Si dice che intervistare il «fascista» Adolfo Hitler non sia cosa facile. Così almeno mi hanno informato a Monaco alcuni colleghi tedeschi. Non certo perché egli sia per temperamento un taciturno, ma perché i suoi compagni di fede non desiderano troppo che i giornalisti lo avvicinino.
Ma ieri il caso mi ha aiutato. Mentre stavo discutendo nella redazione del Volkische Beobacht, ecco comparire Adolfo Hitler.
Presentazione rapida: una stretta di mano così energica da indolenzire le dita (anche questo è un segno di forza) ed incomincia l’intervista.
Cerco di portare il «leader» del così detto movimento fascista su terreno più prossimo:

Mi potrebbe spiegare con chiarezza quale sia il programma immediato del suo partito?

«Lotta senza quartiere ai socialisti e agli ebrei. Distruzione di ogni idea internazionale. Attirare nel nostro movimento le masse operaie. Il concetto monarchia e repubblica ci è indifferente, come non siamo legati ad alcuna confessione religiosa. Vogliamo che il potere dello Stato sia affidato ad una minoranza onesta e capace. Si immagina lei» [si alza in piedi e si pone una mano sul petto] «che io, dittatore, mi lascerò, quando avrò la direzione dello Stato, comandare dal Parlamento e dai così detti rappresentanti del popolo? Io governerò», continua il veggente, «secondo l’ispirazione che mi verrà dall’intimo della mia coscienza…». 

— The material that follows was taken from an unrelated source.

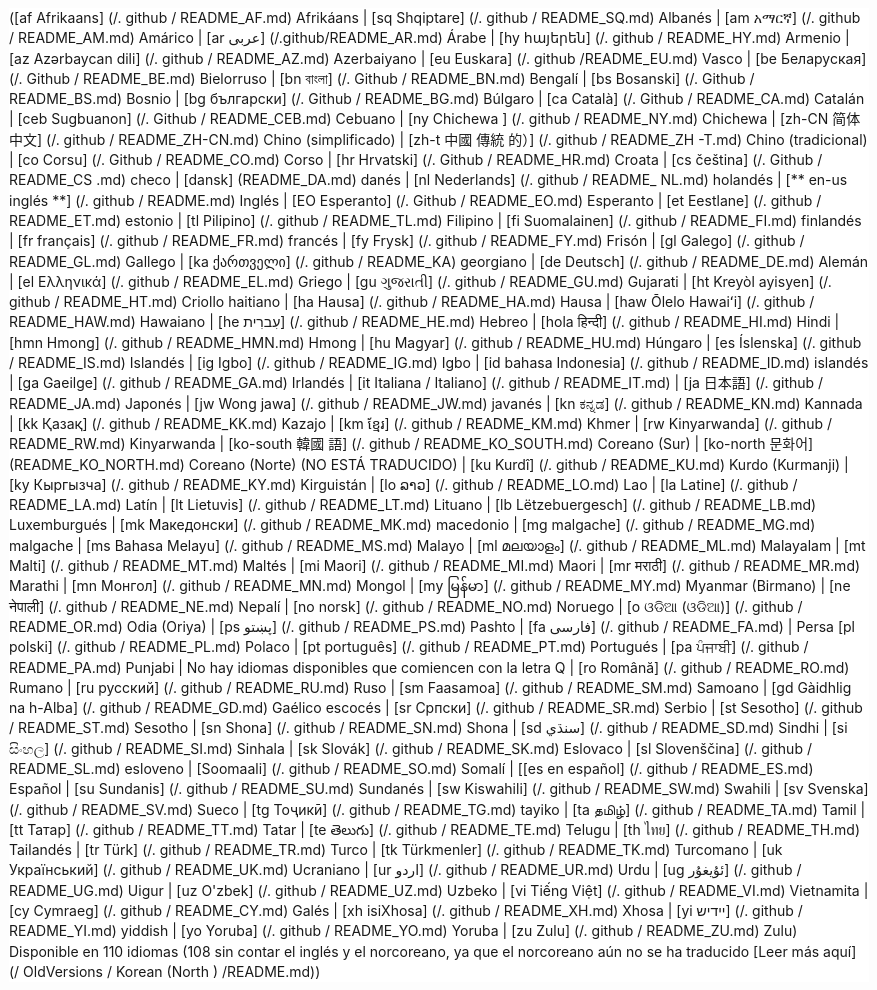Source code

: ([af Afrikaans] (/. github / README_AF.md) Afrikáans | [sq Shqiptare] (/. github / README_SQ.md) Albanés | [am አማርኛ] (/. github / README_AM.md) Amárico | [ar عربى] (/.github/README_AR.md) Árabe | [hy հայերեն] (/. github / README_HY.md) Armenio | [az Azərbaycan dili] (/. github / README_AZ.md) Azerbaiyano | [eu Euskara] (/. github /README_EU.md) Vasco | [be Беларуская] (/. Github / README_BE.md) Bielorruso | [bn বাংলা] (/. Github / README_BN.md) Bengalí | [bs Bosanski] (/. Github / README_BS.md) Bosnio | [bg български] (/. Github / README_BG.md) Búlgaro | [ca Català] (/. Github / README_CA.md) Catalán | [ceb Sugbuanon] (/. Github / README_CEB.md) Cebuano | [ny Chichewa ] (/. github / README_NY.md) Chichewa | [zh-CN 简体 中文] (/. github / README_ZH-CN.md) Chino (simplificado) | [zh-t 中國 傳統 的）] (/. github / README_ZH -T.md) Chino (tradicional) | [co Corsu] (/. Github / README_CO.md) Corso | [hr Hrvatski] (/. Github / README_HR.md) Croata | [cs čeština] (/. Github / README_CS .md) checo | [dansk] (README_DA.md) danés | [nl Nederlands] (/. github / README_ NL.md) holandés | [** en-us inglés **] (/. github / README.md) Inglés | [EO Esperanto] (/. Github / README_EO.md) Esperanto | [et Eestlane] (/. github / README_ET.md) estonio | [tl Pilipino] (/. github / README_TL.md) Filipino | [fi Suomalainen] (/. github / README_FI.md) finlandés | [fr français] (/. github / README_FR.md) francés | [fy Frysk] (/. github / README_FY.md) Frisón | [gl Galego] (/. github / README_GL.md) Gallego | [ka ქართველი] (/. github / README_KA) georgiano | [de Deutsch] (/. github / README_DE.md) Alemán | [el Ελληνικά] (/. github / README_EL.md) Griego | [gu ગુજરાતી] (/. github / README_GU.md) Gujarati | [ht Kreyòl ayisyen] (/. github / README_HT.md) Criollo haitiano | [ha Hausa] (/. github / README_HA.md) Hausa | [haw Ōlelo Hawaiʻi] (/. github / README_HAW.md) Hawaiano | [he עִברִית] (/. github / README_HE.md) Hebreo | [hola हिन्दी] (/. github / README_HI.md) Hindi | [hmn Hmong] (/. github / README_HMN.md) Hmong | [hu Magyar] (/. github / README_HU.md) Húngaro | [es Íslenska] (/. github / README_IS.md) Islandés | [ig Igbo] (/. github / README_IG.md) Igbo | [id bahasa Indonesia] (/. github / README_ID.md) islandés | [ga Gaeilge] (/. github / README_GA.md) Irlandés | [it Italiana / Italiano] (/. github / README_IT.md) | [ja 日本語] (/. github / README_JA.md) Japonés | [jw Wong jawa] (/. github / README_JW.md) javanés | [kn ಕನ್ನಡ] (/. github / README_KN.md) Kannada | [kk Қазақ] (/. github / README_KK.md) Kazajo | [km ខ្មែរ] (/. github / README_KM.md) Khmer | [rw Kinyarwanda] (/. github / README_RW.md) Kinyarwanda | [ko-south 韓國 語] (/. github / README_KO_SOUTH.md) Coreano (Sur) | [ko-north 문화어] (README_KO_NORTH.md) Coreano (Norte) (NO ESTÁ TRADUCIDO) | [ku Kurdî] (/. github / README_KU.md) Kurdo (Kurmanji) | [ky Кыргызча] (/. github / README_KY.md) Kirguistán | [lo ລາວ] (/. github / README_LO.md) Lao | [la Latine] (/. github / README_LA.md) Latín | [lt Lietuvis] (/. github / README_LT.md) Lituano | [lb Lëtzebuergesch] (/. github / README_LB.md) Luxemburgués | [mk Македонски] (/. github / README_MK.md) macedonio | [mg malgache] (/. github / README_MG.md) malgache | [ms Bahasa Melayu] (/. github / README_MS.md) Malayo | [ml മലയാളം] (/. github / README_ML.md) Malayalam | [mt Malti] (/. github / README_MT.md) Maltés | [mi Maori] (/. github / README_MI.md) Maori | [mr मराठी] (/. github / README_MR.md) Marathi | [mn Монгол] (/. github / README_MN.md) Mongol | [my မြန်မာ] (/. github / README_MY.md) Myanmar (Birmano) | [ne नेपाली] (/. github / README_NE.md) Nepalí | [no norsk] (/. github / README_NO.md) Noruego | [o ଓଡିଆ (ଓଡିଆ)] (/. github / README_OR.md) Odia (Oriya) | [ps پښتو] (/. github / README_PS.md) Pashto | [fa فارسی] (/. github / README_FA.md) | Persa [pl polski] (/. github / README_PL.md) Polaco | [pt português] (/. github / README_PT.md) Portugués | [pa ਪੰਜਾਬੀ] (/. github / README_PA.md) Punjabi | No hay idiomas disponibles que comiencen con la letra Q | [ro Română] (/. github / README_RO.md) Rumano | [ru русский] (/. github / README_RU.md) Ruso | [sm Faasamoa] (/. github / README_SM.md) Samoano | [gd Gàidhlig na h-Alba] (/. github / README_GD.md) Gaélico escocés | [sr Српски] (/. github / README_SR.md) Serbio | [st Sesotho] (/. github / README_ST.md) Sesotho | [sn Shona] (/. github / README_SN.md) Shona | [sd سنڌي] (/. github / README_SD.md) Sindhi | [si සිංහල] (/. github / README_SI.md) Sinhala | [sk Slovák] (/. github / README_SK.md) Eslovaco | [sl Slovenščina] (/. github / README_SL.md) esloveno | [Soomaali] (/. github / README_SO.md) Somalí | [[es en español] (/. github / README_ES.md) Español | [su Sundanis] (/. github / README_SU.md) Sundanés | [sw Kiswahili] (/. github / README_SW.md) Swahili | [sv Svenska] (/. github / README_SV.md) Sueco | [tg Тоҷикӣ] (/. github / README_TG.md) tayiko | [ta தமிழ்] (/. github / README_TA.md) Tamil | [tt Татар] (/. github / README_TT.md) Tatar | [te తెలుగు] (/. github / README_TE.md) Telugu | [th ไทย] (/. github / README_TH.md) Tailandés | [tr Türk] (/. github / README_TR.md) Turco | [tk Türkmenler] (/. github / README_TK.md) Turcomano | [uk Український] (/. github / README_UK.md) Ucraniano | [ur اردو] (/. github / README_UR.md) Urdu | [ug ئۇيغۇر] (/. github / README_UG.md) Uigur | [uz O'zbek] (/. github / README_UZ.md) Uzbeko | [vi Tiếng Việt] (/. github / README_VI.md) Vietnamita | [cy Cymraeg] (/. github / README_CY.md) Galés | [xh isiXhosa] (/. github / README_XH.md) Xhosa | [yi יידיש] (/. github / README_YI.md) yiddish | [yo Yoruba] (/. github / README_YO.md) Yoruba | [zu Zulu] (/. github / README_ZU.md) Zulu) Disponible en 110 idiomas (108 sin contar el inglés y el norcoreano, ya que el norcoreano aún no se ha traducido [Leer más aquí] (/ OldVersions / Korean (North ) /README.md))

Non crede che in un momento così grave per i destini del germanesimo, mentre si è riusciti a stento a formare un blocco nazionale contro la Francia, non sia tale azione pericolosa e non possa provocare la guerra civile?

«Noi andiamo diritti per la nostra strada. Siamo convinti che non si giungerà alla liberazione del popolo tedesco se prima non si distrugge il socialismo e l’idea semita. Come si fa a costruire un edificio se non si pongono prima le basi? Ora le basi della nostra liberazione sono la compattezza nazionale, la purezza della razza, l’abolizione del regime democratico… Del resto la lotta contro la Francia è condotta in una forma vergognosamente fiacca…».

Signor Hitler, lei ha paragonato il movimento social-nazionalista con quello fascista italiano. La situazione politica dei due Paesi, come risultato della guerra è diversa. Ma lei immagina che se gli austriaci, per ipotesi, vittoriosi, fossero ancora avanzati, dopo firmata una pace, nel territorio nazionale, i fascisti italiani si sarebbero limitati a urlare a Roma, a Milano, od a Napoli contro il «nemico interno»? Non crede lei che centinaia e migliaia di uomini sarebbero corsi a uccidere ed a farsi uccidere con gesto di disperata follia, pur sapendo di morire invano, ma certi ugualmente di dare il proprio sangue per la «liberazione» più lontana?

«Le mie forze armate non dispongono che di limitati mezzi militari. Se andassimo a batterci contro la Francia, saremmo schiacciati in poche ore».